> **Action item**:
Convert the lines below into a JSON list of strings, one string per line and no blank lines. Start at the line that contains "right shoulder: (289, 274, -30)" and stop after the line that contains "left elbow: (786, 302, -16)".

◆ ◆ ◆ ◆

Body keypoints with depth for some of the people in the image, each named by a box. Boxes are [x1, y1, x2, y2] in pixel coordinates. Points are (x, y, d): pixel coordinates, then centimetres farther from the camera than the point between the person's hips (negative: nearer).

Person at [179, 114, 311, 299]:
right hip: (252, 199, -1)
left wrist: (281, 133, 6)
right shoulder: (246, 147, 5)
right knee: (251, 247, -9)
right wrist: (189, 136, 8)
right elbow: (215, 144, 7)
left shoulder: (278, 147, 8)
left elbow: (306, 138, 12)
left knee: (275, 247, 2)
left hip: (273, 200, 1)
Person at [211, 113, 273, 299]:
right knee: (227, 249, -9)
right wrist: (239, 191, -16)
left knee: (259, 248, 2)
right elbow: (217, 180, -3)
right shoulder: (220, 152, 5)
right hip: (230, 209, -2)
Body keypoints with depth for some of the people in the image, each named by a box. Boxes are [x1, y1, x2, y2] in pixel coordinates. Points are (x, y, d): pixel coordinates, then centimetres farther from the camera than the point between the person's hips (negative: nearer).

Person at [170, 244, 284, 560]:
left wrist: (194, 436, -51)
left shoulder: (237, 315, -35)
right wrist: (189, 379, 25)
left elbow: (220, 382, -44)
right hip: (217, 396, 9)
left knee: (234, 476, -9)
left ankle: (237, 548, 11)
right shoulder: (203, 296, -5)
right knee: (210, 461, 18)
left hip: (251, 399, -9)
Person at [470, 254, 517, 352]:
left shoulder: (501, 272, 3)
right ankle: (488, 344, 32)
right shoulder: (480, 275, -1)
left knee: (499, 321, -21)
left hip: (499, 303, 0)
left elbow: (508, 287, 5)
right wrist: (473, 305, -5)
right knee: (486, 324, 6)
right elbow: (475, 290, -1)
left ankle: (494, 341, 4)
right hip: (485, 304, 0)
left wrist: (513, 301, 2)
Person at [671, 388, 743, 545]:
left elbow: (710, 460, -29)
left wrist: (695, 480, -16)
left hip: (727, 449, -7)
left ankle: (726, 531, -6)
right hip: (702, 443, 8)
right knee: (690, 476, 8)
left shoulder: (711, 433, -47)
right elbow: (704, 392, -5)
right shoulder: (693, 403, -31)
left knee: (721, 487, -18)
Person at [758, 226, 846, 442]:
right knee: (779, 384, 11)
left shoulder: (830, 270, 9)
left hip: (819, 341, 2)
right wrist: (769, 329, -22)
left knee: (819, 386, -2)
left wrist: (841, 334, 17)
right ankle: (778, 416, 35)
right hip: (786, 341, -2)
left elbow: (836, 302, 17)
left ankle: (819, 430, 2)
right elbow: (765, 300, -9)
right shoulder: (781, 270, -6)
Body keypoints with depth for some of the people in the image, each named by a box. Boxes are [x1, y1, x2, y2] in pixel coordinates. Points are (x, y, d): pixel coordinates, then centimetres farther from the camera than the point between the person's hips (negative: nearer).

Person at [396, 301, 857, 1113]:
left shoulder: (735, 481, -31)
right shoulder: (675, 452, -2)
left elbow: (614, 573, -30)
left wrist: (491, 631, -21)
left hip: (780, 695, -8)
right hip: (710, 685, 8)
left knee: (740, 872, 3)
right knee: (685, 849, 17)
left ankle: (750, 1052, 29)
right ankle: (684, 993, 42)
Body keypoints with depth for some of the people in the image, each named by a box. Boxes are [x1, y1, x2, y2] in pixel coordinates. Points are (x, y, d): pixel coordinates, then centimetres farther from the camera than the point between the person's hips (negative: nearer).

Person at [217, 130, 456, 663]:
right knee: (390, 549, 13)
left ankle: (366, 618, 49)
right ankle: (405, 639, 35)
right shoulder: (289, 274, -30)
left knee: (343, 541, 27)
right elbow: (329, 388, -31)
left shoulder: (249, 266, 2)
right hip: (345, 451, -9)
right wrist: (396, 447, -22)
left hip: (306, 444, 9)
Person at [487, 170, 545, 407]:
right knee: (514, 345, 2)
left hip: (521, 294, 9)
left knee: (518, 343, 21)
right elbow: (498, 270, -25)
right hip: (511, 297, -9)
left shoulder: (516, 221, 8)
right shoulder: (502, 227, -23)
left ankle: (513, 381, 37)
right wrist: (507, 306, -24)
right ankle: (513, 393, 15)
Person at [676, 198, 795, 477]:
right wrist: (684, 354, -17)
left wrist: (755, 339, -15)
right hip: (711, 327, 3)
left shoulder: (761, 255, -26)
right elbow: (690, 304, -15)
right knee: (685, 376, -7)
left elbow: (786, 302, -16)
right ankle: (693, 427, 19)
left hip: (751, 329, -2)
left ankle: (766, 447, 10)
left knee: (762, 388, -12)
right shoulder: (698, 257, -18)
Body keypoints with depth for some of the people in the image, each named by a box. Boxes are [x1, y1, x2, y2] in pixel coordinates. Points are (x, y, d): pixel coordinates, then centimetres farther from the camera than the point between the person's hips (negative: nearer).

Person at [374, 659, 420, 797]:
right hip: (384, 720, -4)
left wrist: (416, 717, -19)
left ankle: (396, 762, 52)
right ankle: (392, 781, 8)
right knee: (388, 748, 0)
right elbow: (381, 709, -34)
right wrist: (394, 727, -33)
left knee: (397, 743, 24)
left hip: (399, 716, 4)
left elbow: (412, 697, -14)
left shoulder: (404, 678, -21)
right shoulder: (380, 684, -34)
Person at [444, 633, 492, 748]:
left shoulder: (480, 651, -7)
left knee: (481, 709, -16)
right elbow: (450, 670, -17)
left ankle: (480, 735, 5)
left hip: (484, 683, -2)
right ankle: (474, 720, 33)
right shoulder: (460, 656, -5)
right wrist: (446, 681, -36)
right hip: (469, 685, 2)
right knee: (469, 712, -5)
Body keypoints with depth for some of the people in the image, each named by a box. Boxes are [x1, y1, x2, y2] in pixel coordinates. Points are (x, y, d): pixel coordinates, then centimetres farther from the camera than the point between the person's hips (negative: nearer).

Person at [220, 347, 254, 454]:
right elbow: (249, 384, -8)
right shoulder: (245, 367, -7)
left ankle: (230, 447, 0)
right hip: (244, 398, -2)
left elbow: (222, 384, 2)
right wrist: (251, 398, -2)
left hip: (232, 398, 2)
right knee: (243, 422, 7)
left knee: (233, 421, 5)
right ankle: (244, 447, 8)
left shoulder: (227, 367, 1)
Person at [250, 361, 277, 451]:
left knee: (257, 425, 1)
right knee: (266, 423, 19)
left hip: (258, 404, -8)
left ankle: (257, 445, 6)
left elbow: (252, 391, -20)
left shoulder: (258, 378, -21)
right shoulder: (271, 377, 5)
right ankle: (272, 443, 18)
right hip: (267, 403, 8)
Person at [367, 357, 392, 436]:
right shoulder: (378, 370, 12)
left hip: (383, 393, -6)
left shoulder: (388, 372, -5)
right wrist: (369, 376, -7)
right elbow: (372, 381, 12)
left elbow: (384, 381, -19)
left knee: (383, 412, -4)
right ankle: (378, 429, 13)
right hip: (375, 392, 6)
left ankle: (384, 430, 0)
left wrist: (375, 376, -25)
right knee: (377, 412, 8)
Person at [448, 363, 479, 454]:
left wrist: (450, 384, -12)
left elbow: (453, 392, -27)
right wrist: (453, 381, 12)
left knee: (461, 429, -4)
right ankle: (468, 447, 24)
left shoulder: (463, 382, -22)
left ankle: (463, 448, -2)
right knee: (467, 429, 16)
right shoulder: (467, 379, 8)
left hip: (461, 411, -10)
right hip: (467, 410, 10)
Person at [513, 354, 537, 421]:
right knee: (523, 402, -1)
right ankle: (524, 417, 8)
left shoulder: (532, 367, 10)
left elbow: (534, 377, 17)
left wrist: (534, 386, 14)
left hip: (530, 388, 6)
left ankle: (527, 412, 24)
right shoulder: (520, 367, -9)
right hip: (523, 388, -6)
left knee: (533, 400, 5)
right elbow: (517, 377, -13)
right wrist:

◆ ◆ ◆ ◆

> **Result**:
[
  "right shoulder: (289, 274, -30)",
  "left knee: (343, 541, 27)",
  "right elbow: (329, 388, -31)",
  "left shoulder: (249, 266, 2)",
  "right hip: (345, 451, -9)",
  "right wrist: (396, 447, -22)",
  "left hip: (306, 444, 9)",
  "Person at [487, 170, 545, 407]:",
  "right knee: (514, 345, 2)",
  "left hip: (521, 294, 9)",
  "left knee: (518, 343, 21)",
  "right elbow: (498, 270, -25)",
  "right hip: (511, 297, -9)",
  "left shoulder: (516, 221, 8)",
  "right shoulder: (502, 227, -23)",
  "left ankle: (513, 381, 37)",
  "right wrist: (507, 306, -24)",
  "right ankle: (513, 393, 15)",
  "Person at [676, 198, 795, 477]:",
  "right wrist: (684, 354, -17)",
  "left wrist: (755, 339, -15)",
  "right hip: (711, 327, 3)",
  "left shoulder: (761, 255, -26)",
  "right elbow: (690, 304, -15)",
  "right knee: (685, 376, -7)",
  "left elbow: (786, 302, -16)"
]